Temporal Python 1.0.0 – A Durable, Distributed Asyncio Event Loop
Chad Retz
We are excited about the GA release of the Temporal Python SDK. Python is now a fully-supported workflow language in Temporal, and our use of native asyncio constructs makes it a perfect fit for Python developers looking to write durable workflows.
Here are some links to read more about Temporal Python:
Like essentially all of Temporal, Temporal Python is MIT licensed, and open source contributions are very welcome. Join
us in the #python-sdk
channel in Temporal Slack or ask questions in the
Community Forum.
Most of the details about how to use the SDK are in the aforementioned links, so this post will only give a high-level refresher of what Temporal and Temporal Python are. Then we will dive into some of the details of how Temporal Python leverages asyncio and other Temporal Python features.
Intro to Temporal
Temporal is a workflow system allowing developers to write workflows in code. Workflows run in any number of workers. Code in a workflow translates to events in Temporal which means the workflow code can be replayed with the events on different workers as needed in an Event Sourcing approach. Therefore workflow code must be deterministic in order to safely rerun.
Workflows can call out to activities, which also run on workers and are general purpose functions that can do anything.
Clients can signal, query, cancel, and/or terminate workflows.

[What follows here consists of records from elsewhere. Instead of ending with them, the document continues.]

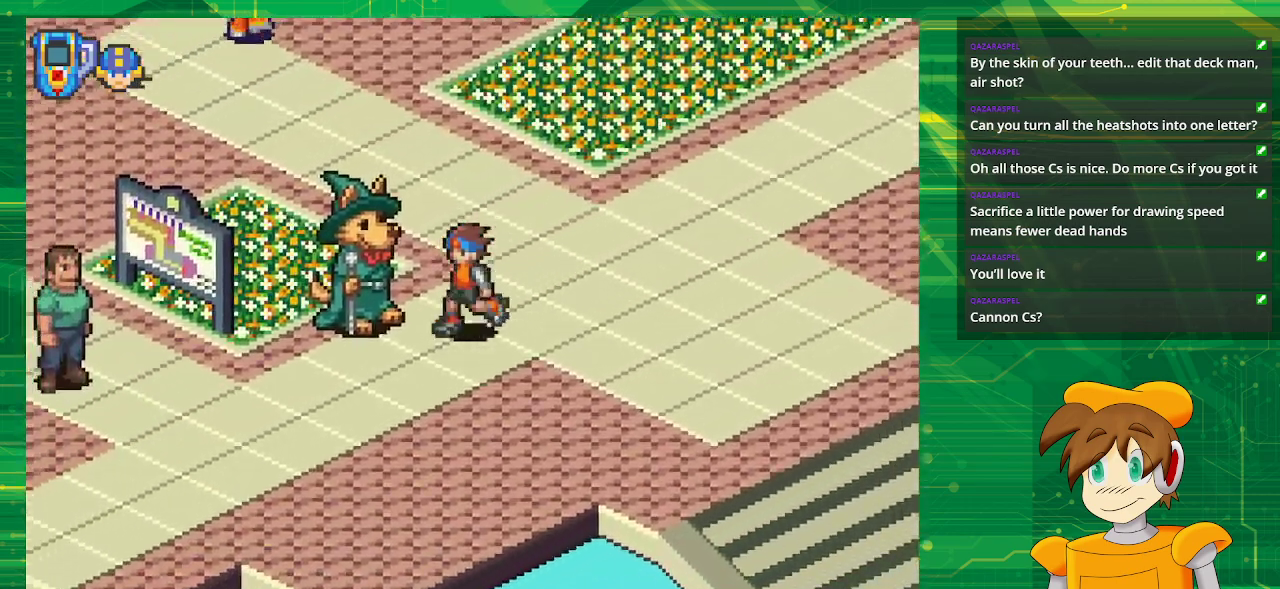
{"buttons": ["B", "DPAD_DOWN", "DPAD_LEFT"], "events": []}
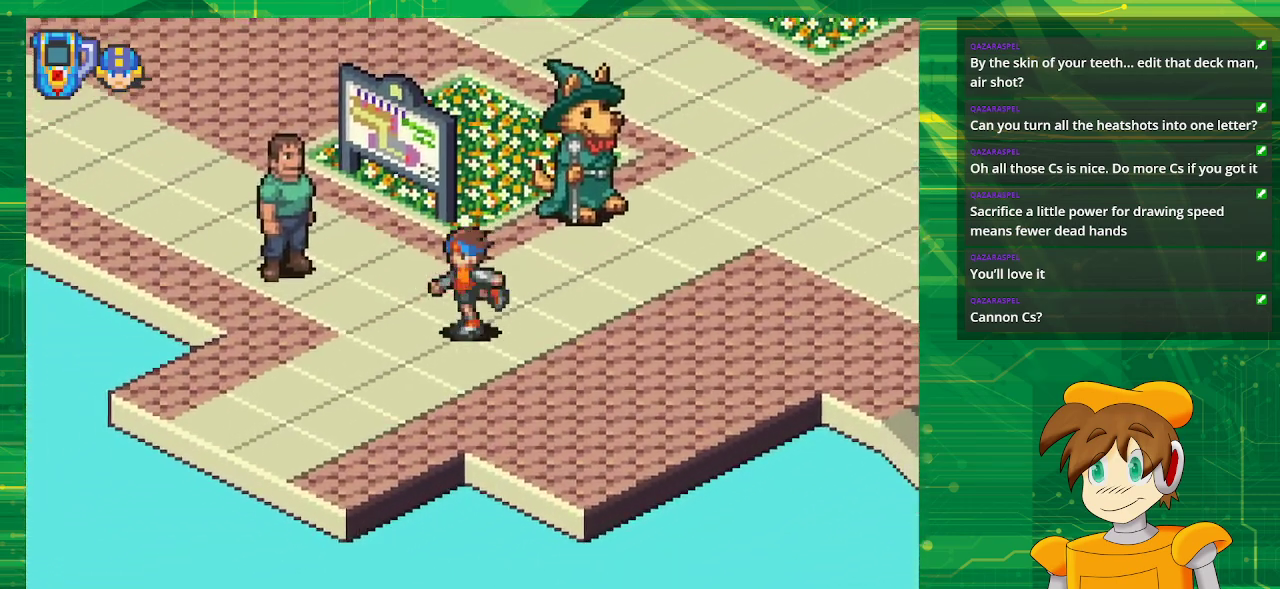
{"buttons": ["B", "DPAD_DOWN", "DPAD_LEFT"], "events": []}
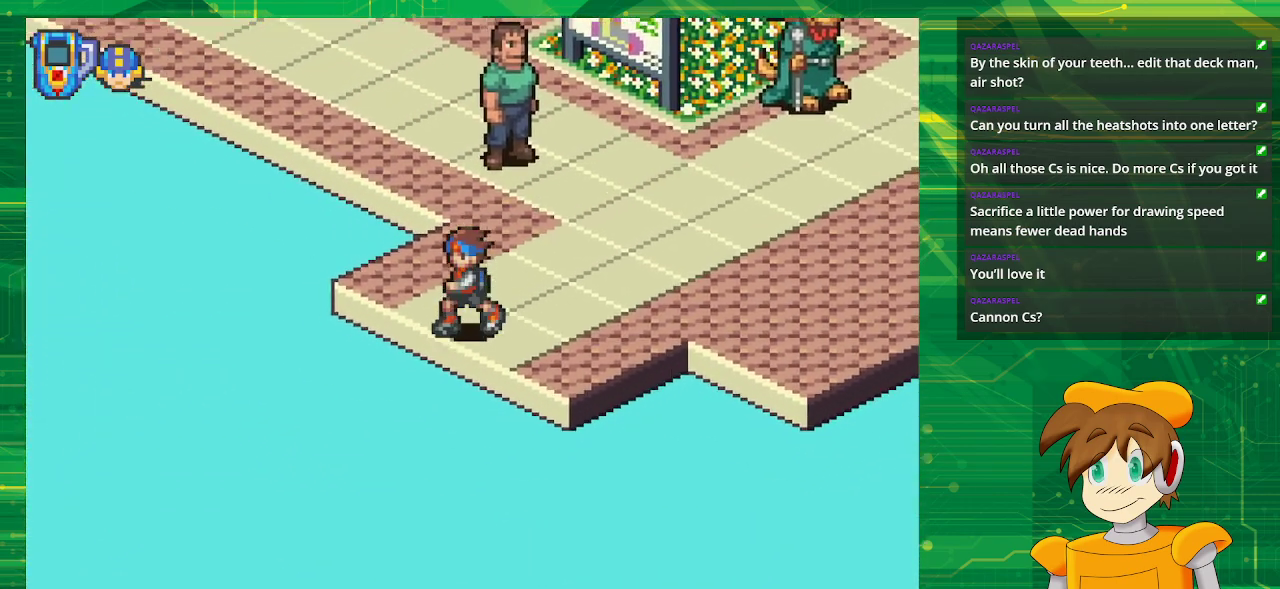
{"buttons": ["B", "DPAD_DOWN", "DPAD_LEFT"], "events": []}
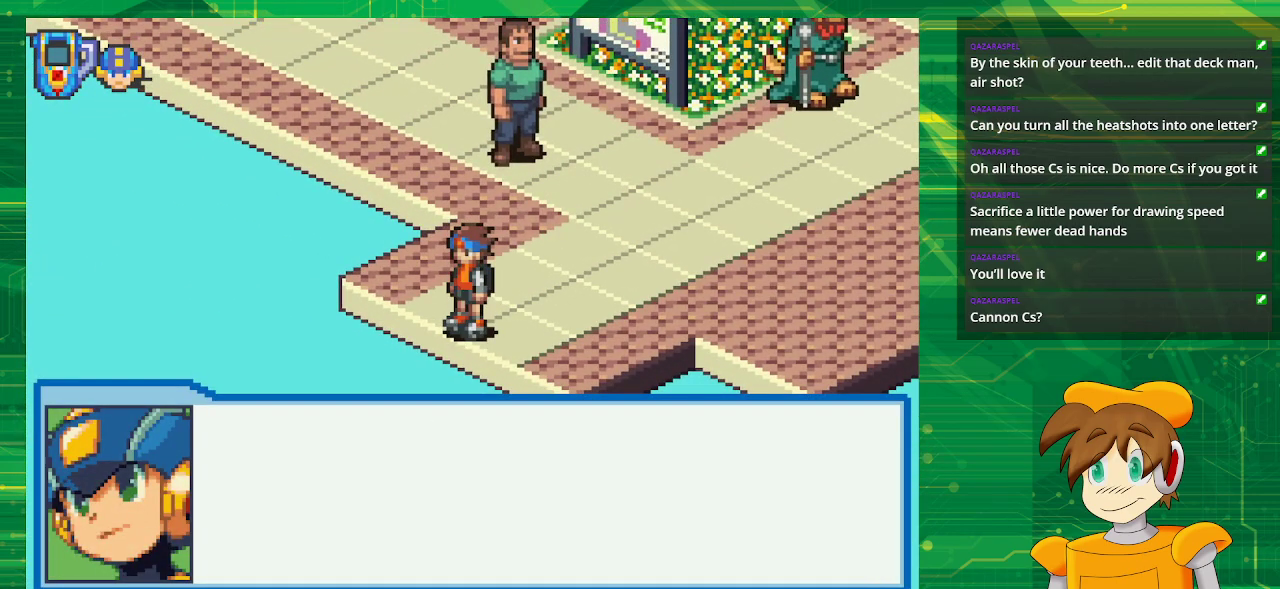
{"buttons": ["DPAD_UP"], "events": [[83, "B", "up"], [117, "DPAD_DOWN", "up"], [117, "DPAD_LEFT", "up"], [483, "DPAD_UP", "down"]]}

Since workflows routinely wait on timers, async tasks, managed coroutines, cancellations, etc., workflows are modeled well as Python asyncio event loops.
Intro to Temporal Python
To give a quick walk through of Temporal Python, we'll implement a simplified form of one-click buying where a purchase is started and then, unless cancelled, will be performed in 10 seconds.
Implementing an Activity
First, let's create a simple activity that does an HTTP POST of a purchase via aiohttp:
import aiohttp
from dataclasses import dataclass, asdict
from temporalio import activity
from temporalio.exceptions import ApplicationError
@dataclass
class Purchase:
item_id: str
user_id: str
@activity.defn
async def do_purchase(purchase: Purchase) -> None:
async with aiohttp.ClientSession() as sess:
async with sess.post("https://api.example.com/purchase", json=asdict(purchase)) as resp:
# We don't want to retry client failure
if resp.status >= 400 and resp.status < 500:
raise ApplicationError(f"Status: {resp.status}", resp.json(), non_retryable=True)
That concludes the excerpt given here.